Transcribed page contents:
====================
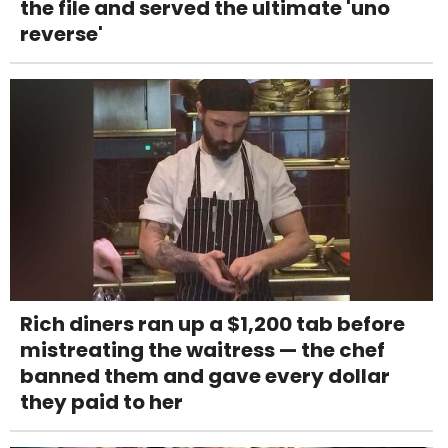
the file and served the ultimate 'uno
reverse'
Rich diners ran up a $1,200 tab before
mistreating the waitress — the chef
banned them and gave every dollar
they paid to her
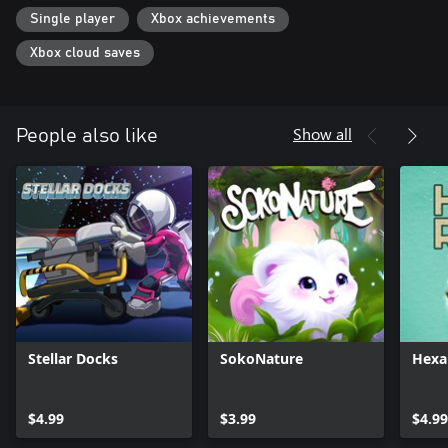
Single player
Xbox achievements
Xbox cloud saves
Show all
People also like
Stellar Docks
SokoNature
Hexa
$4.99
$3.99
$4.99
====================
** JOB **
Copy out all the data exactly. No images belong in the copy.

** SOLUTION TO THIS TASK **
the file and served the ultimate 'uno
reverse'
Rich diners ran up a $1,200 tab before
mistreating the waitress — the chef
banned them and gave every dollar
they paid to her
Single player
Xbox achievements
Xbox cloud saves
Show all
People also like
Stellar Docks
SokoNature
Hexa
$4.99
$3.99
$4.99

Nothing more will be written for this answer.